The Week in Torts – Cases from the Week of June 23, 2017
FLORIDA LAW WEEKLY
VOLUME 42, NUMBER 25
CASES FROM THE WEEK OF JUNE 23, 2017
LAST WEEK SECTION 57.105 MOTION INVALIDATED FOR FAILURE TO FOLLOW RULE 2.516(b)(1)–THIS WEEK DIFFERENT COURT DECIDES DIFFERENTLY.
Isla Blue Development, LLC v. Moore, 42 Fla. L. Weekly D1355 (Fla. 2nd DCA June 14, 2017):
In serving its section 57.105 motion, the party did not eServe the condition precedent letter pursuant to rule 2.516(b)(1). There was no dispute that the section 57.105 notice was sent by U.S. mail and the parties did not stipulate to such service.

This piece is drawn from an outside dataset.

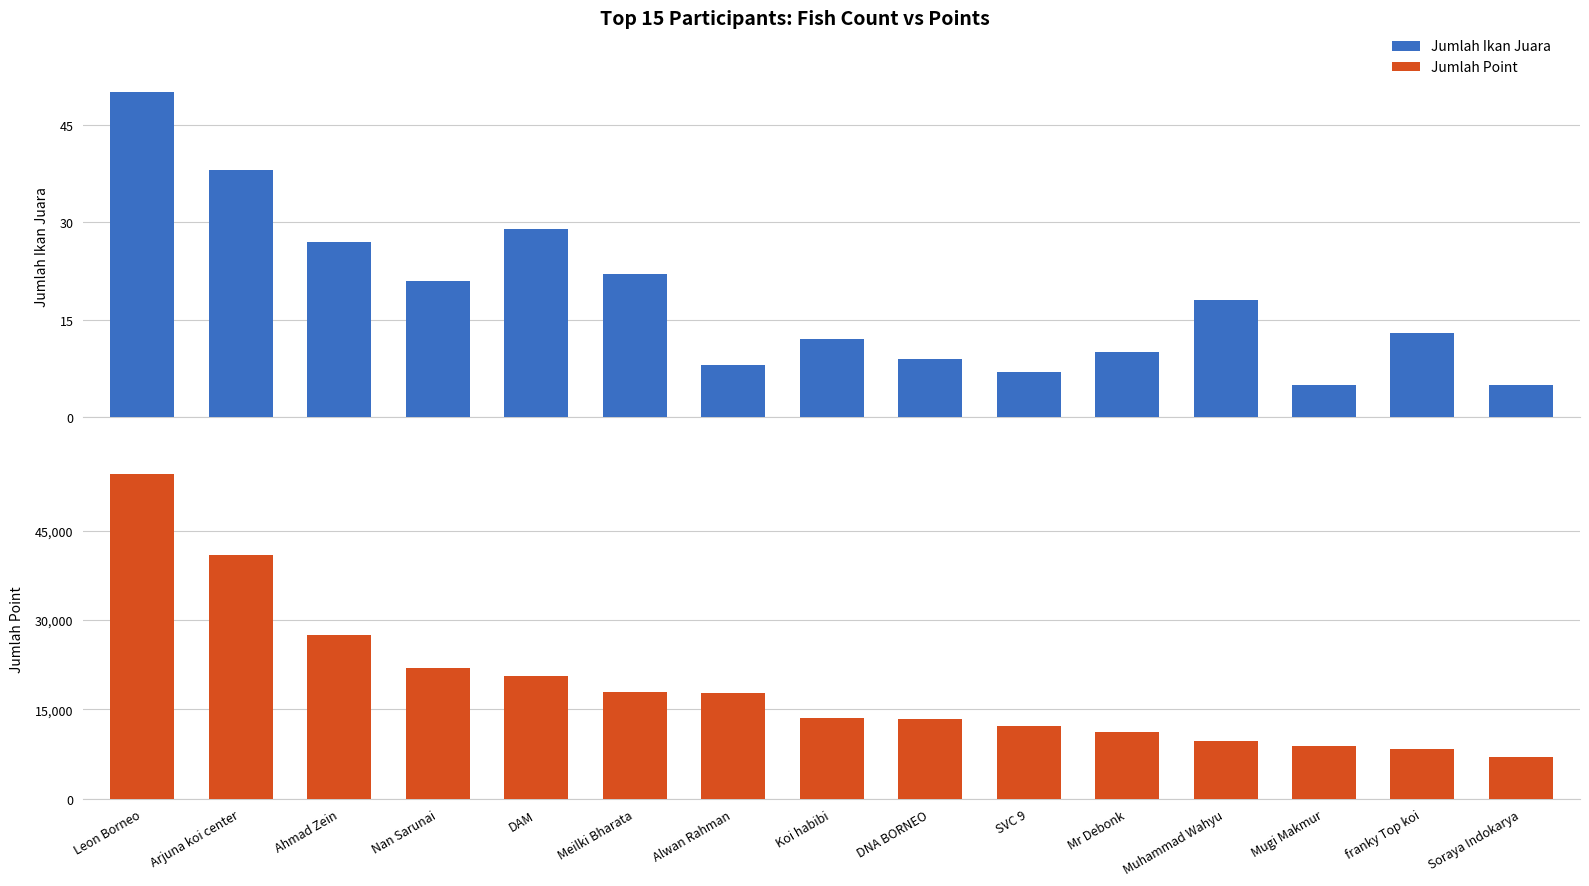

Count the number of categories in the chart.

15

As a result, the trial court concluded that the prevailing party failed to strictly comply with the requirements of rule 2.516(b).
The court pointed out, however, that subsection (a) of the rule provides that when a statute specifies a different means of service, every pleading subsequent to the initial pleading in every document filed in any court proceeding must be served in accordance with rule 2.516. Reading subsections (a) and (b)(1) together, the word “documents” in subsection (b)(1) is confined in meaning to documents filed in any court proceeding.
In looking at the specific language of section 57.105(4) which states that the motion which provides the required 21 day safe harbor notice must be served but it may not be filed with or presented to the court. Accordingly, the court said such a motion is only served on the opposing party but not filed with the court and therefore the email service requirements of rule 2.516(b)(1) did not apply. The court certified conflict with the Fourth District’s 2014 decision ruling to the contrary (and presumably the ruling that came out just last week).
TRIAL COURT DID NOT ERR IN IMPOSING A SANCTION OF WAIVER OF WORK PRODUCT PRIVILEGE FOR INTENTIONAL DISCOVERY VIOLATIONS.
Kidde Fire Trainers, Inc. v. McCrea, 42 Fla. L. Weekly D1357 (Fla. 3rd DCA June 14, 2017):
Finding competent and substantial evidence to support the trial court’s finding that the defendant’s discovery violations were intentional, the court found there was no abuse of discretion or departure from the essential requirements of law when the trial court imposed a sanction of “work product waiver” on certain protected emails.